DOCUMENT SEGMENT START

The existence of internment camps in the United States is often overlooked, especially due to the fact that what is most typically remembered about World War II is the sheer terror of the concentration camps where the Germans tortured and killed millions of Jews.  Although there were never concentration camps in the United States that carried out such abhorrent acts and the attempted ethnic cleansing and complete extermination of an entire peoples, there certainly were internment camps in the United States during both World War I and World War II.

World War I began in 1914, however the United States did not become involved until 1917.  The so-called Great War was triggered by the assassination of Archduke Francis Ferdinand; however, it essentially reached the extent that it did due to a system of European alliances.  The interception of the Zimmerman Telegram more or less led to Wilson’s willingness to break American neutrality and declare war on Germany, as the German promise to aid Mexico in regaining territory lost to America in return for support was considered a direct threat to American sovereignty. Wilson entered the war on the premise to “make the world safe for democracy,” even though it can be argued that he directly contradicted this notion.  Wilson created the Committee of Public Information which essentially served as a propaganda machine that promoted “patriotism,” while also funding movies titled “The Kaiser: The Beast of Berlin and The Prussian Cursein efforts to shape a public opinion that considered Germans as a dark, scary, and autocratic, equating them to the “Huns”.




Propaganda posters wrote “Beat back the Huns with liberty bonds”; this attempt to instill a sense of patriotism in Americans also inherently instilled feelings of hate and distrust for German American citizens.  Wilson claimed,"Any man who carries a hyphen about with him, carries a dagger that he is ready to plunge into the vitals of this Republic when he gets ready" (source 5).

DOCUMENT SEGMENT END
DATA SUPPLIED START

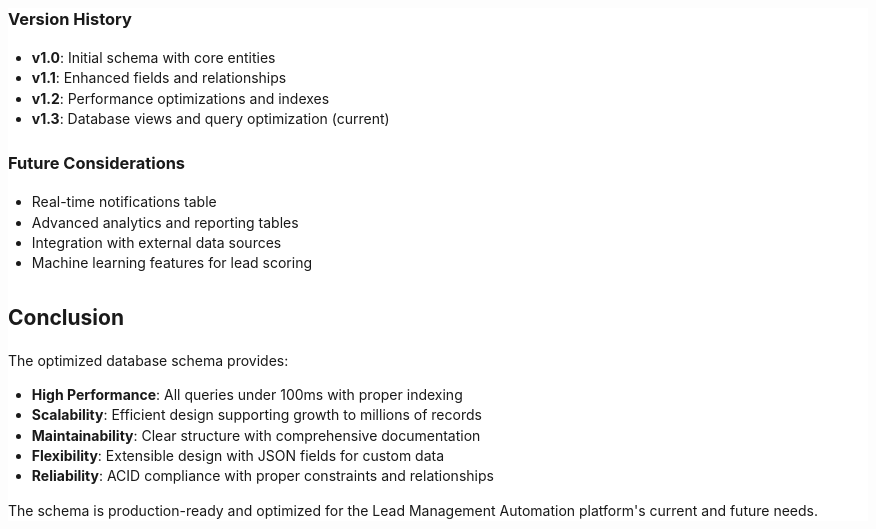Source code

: ### Version History
- **v1.0**: Initial schema with core entities
- **v1.1**: Enhanced fields and relationships
- **v1.2**: Performance optimizations and indexes
- **v1.3**: Database views and query optimization (current)

### Future Considerations
- Real-time notifications table
- Advanced analytics and reporting tables
- Integration with external data sources
- Machine learning features for lead scoring

## Conclusion

The optimized database schema provides:
- **High Performance**: All queries under 100ms with proper indexing
- **Scalability**: Efficient design supporting growth to millions of records
- **Maintainability**: Clear structure with comprehensive documentation
- **Flexibility**: Extensible design with JSON fields for custom data
- **Reliability**: ACID compliance with proper constraints and relationships

The schema is production-ready and optimized for the Lead Management Automation platform's current and future needs. 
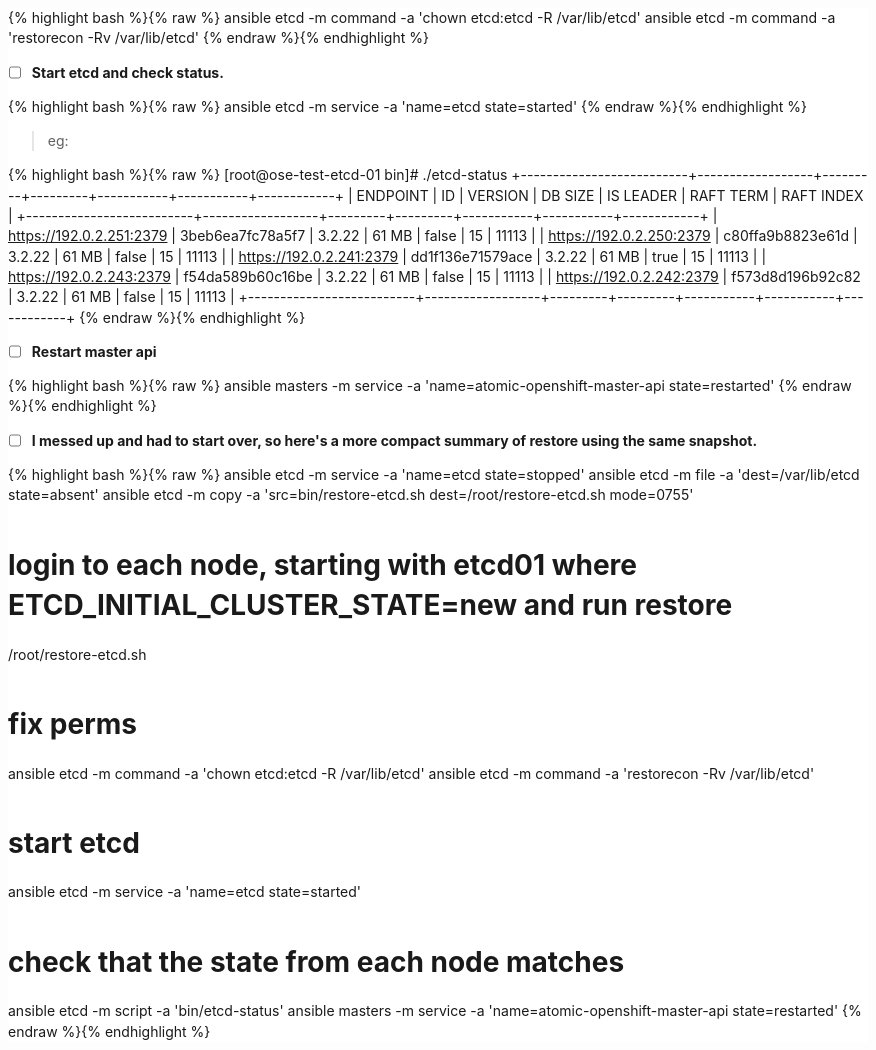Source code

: {% highlight bash %}{% raw %}
ansible etcd -m command -a 'chown etcd:etcd -R /var/lib/etcd'
ansible etcd -m command -a 'restorecon -Rv /var/lib/etcd'
{% endraw %}{% endhighlight %}

- [ ] **Start etcd and check status.**

{% highlight bash %}{% raw %}
ansible etcd -m service -a 'name=etcd state=started'
{% endraw %}{% endhighlight %}

> eg:

{% highlight bash %}{% raw %}
[root@ose-test-etcd-01 bin]# ./etcd-status
+--------------------------+------------------+---------+---------+-----------+-----------+------------+
|          ENDPOINT        |        ID        | VERSION | DB SIZE | IS LEADER | RAFT TERM | RAFT INDEX |
+--------------------------+------------------+---------+---------+-----------+-----------+------------+
| https://192.0.2.251:2379 | 3beb6ea7fc78a5f7 |  3.2.22 |   61 MB |     false |        15 |      11113 |
| https://192.0.2.250:2379 | c80ffa9b8823e61d |  3.2.22 |   61 MB |     false |        15 |      11113 |
| https://192.0.2.241:2379 | dd1f136e71579ace |  3.2.22 |   61 MB |      true |        15 |      11113 |
| https://192.0.2.243:2379 | f54da589b60c16be |  3.2.22 |   61 MB |     false |        15 |      11113 |
| https://192.0.2.242:2379 | f573d8d196b92c82 |  3.2.22 |   61 MB |     false |        15 |      11113 |
+--------------------------+------------------+---------+---------+-----------+-----------+------------+
{% endraw %}{% endhighlight %}

- [ ] **Restart master api**

{% highlight bash %}{% raw %}
ansible masters -m service -a 'name=atomic-openshift-master-api state=restarted'
{% endraw %}{% endhighlight %}

- [ ] **I messed up and had to start over, so here's a more compact summary of restore using the same snapshot.**

{% highlight bash %}{% raw %}
ansible etcd -m service -a 'name=etcd state=stopped'
ansible etcd -m file -a 'dest=/var/lib/etcd state=absent'
ansible etcd -m copy -a 'src=bin/restore-etcd.sh dest=/root/restore-etcd.sh mode=0755'

# login to each node, starting with etcd01 where ETCD_INITIAL_CLUSTER_STATE=new and run restore
/root/restore-etcd.sh

# fix perms
ansible etcd -m command -a 'chown etcd:etcd -R /var/lib/etcd'
ansible etcd -m command -a 'restorecon -Rv /var/lib/etcd'
# start etcd
ansible etcd -m service -a 'name=etcd state=started'
# check that the state from each node matches
ansible etcd -m script -a 'bin/etcd-status'
ansible masters -m service -a 'name=atomic-openshift-master-api state=restarted'
{% endraw %}{% endhighlight %}

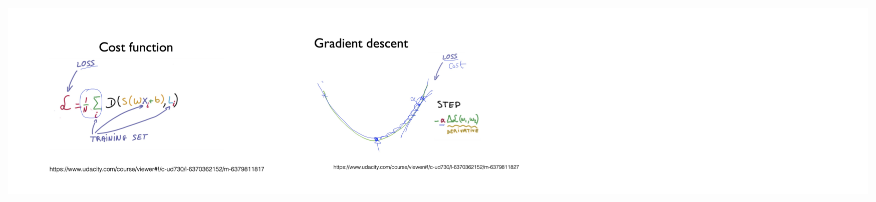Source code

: <img src="https://raw.githubusercontent.com/zoe0-0/blog/master/images/softmax/26.jpeg" alt="png" style="zoom:25%;" /><img src="https://raw.githubusercontent.com/zoe0-0/blog/master/images/softmax/27.jpeg" alt="png" style="zoom:25%;" />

DATA SUPPLIED END

EXPLORE THE MATERIAL:
(a) Answer these questions about the passage on U.S. internment camps:
(i) In what year did World War I begin?
(ii) What event triggered the Great War?
(iii) What body did Wilson create that served as a propaganda machine?
(b) Rewrite the stretch of the entries from their start through the line containing "- **Reliability**: ACID", putting "architecture" in place of "design" and keeping everything else the same. Leave the pictures out.
The text and the entries were taken from separate, unrelated sources.

ANSWERS TO THE EXERCISE:
(a)
(i) 1914
(ii) The assassination of Archduke Francis Ferdinand
(iii) The Committee of Public Information

(b)
Source code

: ### Version History
- **v1.0**: Initial schema with core entities
- **v1.1**: Enhanced fields and relationships
- **v1.2**: Performance optimizations and indexes
- **v1.3**: Database views and query optimization (current)

### Future Considerations
- Real-time notifications table
- Advanced analytics and reporting tables
- Integration with external data sources
- Machine learning features for lead scoring

## Conclusion

The optimized database schema provides:
- **High Performance**: All queries under 100ms with proper indexing
- **Scalability**: Efficient architecture supporting growth to millions of records
- **Maintainability**: Clear structure with comprehensive documentation
- **Flexibility**: Extensible architecture with JSON fields for custom data
- **Reliability**: ACID compliance with proper constraints and relationships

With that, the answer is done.